This has traditionally been the dominant form of renewable energy; it has a long history with nation-building schemes such as the Snowy Mountain Hydro-Electric Scheme.
Over 100 hydro-energy generators exist, with a total capacity of more than 8,000 megawatts. There are still a few new projects underway but the renewable energy policy is moving on to other forms, such as wind, solar, bio, geothermal and tidal. Hydro energy has also suffered from the long period of drought Australia has experienced over the last 20 years.
The total number of large-scale wind parks is set to more than double between 2011 and 2016, to well above 100. By that time these farms will produce 3%-5% of the total energy capacity. Under the Renewable Energy Target (RET) this will increase further and by 2020 will produce just over one-third of all renewable energy.

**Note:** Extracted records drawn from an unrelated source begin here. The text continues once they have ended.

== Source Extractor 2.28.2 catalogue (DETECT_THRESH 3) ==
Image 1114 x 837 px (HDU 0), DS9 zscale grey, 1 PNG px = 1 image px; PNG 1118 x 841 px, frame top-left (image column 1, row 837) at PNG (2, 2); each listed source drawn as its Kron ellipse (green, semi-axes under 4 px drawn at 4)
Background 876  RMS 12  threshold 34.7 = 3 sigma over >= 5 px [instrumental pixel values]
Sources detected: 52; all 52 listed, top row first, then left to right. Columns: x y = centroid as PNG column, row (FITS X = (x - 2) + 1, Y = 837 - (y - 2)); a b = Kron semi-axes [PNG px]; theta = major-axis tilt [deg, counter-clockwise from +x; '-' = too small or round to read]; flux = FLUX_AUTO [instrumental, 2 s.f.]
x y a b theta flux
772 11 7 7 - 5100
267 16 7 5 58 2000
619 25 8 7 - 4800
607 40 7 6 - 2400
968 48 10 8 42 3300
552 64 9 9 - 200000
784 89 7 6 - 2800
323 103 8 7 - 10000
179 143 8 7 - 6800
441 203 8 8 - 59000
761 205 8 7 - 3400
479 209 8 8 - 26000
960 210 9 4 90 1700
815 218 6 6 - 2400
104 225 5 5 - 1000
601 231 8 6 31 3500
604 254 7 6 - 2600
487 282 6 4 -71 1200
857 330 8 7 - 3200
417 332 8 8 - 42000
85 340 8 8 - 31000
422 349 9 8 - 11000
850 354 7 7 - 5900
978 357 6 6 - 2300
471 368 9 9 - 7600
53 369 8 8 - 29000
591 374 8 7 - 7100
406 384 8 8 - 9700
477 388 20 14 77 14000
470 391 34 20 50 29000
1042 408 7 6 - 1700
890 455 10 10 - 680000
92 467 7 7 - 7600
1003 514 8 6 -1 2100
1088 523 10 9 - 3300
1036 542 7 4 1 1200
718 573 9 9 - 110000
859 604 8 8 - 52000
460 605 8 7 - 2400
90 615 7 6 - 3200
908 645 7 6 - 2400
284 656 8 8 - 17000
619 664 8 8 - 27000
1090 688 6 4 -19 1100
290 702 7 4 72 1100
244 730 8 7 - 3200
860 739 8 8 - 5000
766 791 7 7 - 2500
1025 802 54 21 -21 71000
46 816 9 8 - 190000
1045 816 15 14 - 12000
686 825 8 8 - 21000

The largest projects include the Silverton Windfarm in New South Wales; Clements Gap, Waterloo, Robertstown, Stony Gap and Hallet 4 in South Australia; Sidonia Hills in Victoria; and Musselroe in Tasmania.
Increasingly smaller wind turbines are also being installed on the roofs of private homes.
The average amount of solar energy available in Australia is approximately 15,000 times the average national energy consumption. More than 90% of the continent receives more than 1950Kw/h per square meter per year.
There are close to 300 large solar projects around the country – nearly all of these being photovoltaic. A steady growth of new installations will also come on line in the future.
One interesting project is the Solar Flagship program, which is making significant investments in new solar technologies, including Solar Thermal, for which five large solar energy generators are able to deliver 250 megawatts each.
Since the latter half of the first decade of the 21st century significant growth has occurred in government and business building installations, both as part of local energy provision and for telecoms, railways, navigation facilities, utilities-based infrastructure projects, road infrastructure and remote locations.
Diesel generators are progressively being replaced with renewable energy sources, with diesel and gas being used for backup only.
New plans are underway to use renewable energy sources in remote smart grid operations for indigenous, mining and other remote communities, as well as individual farms and other premises. Pilots also include the delivery of telecoms facilities to create a smart grid for the management of energy in these places and such smart grid operations can be used for the delivery of broadband services to these remote areas.
The most significant development over the last few years has been the explosion in private solar panel installations. Government-supported projects such as ‘Solar Credits’ have seen uptakes approximately ten times higher than predicted. Soon certain premises, and even small communities or streets, will produce more energy than they consume. This is creating some anxiety among electricity companies – for financial reasons (less revenue) and in relation to the management of their grid.
Smart grids are important because they allow for much better management of solar-based energy production sources into the overall network.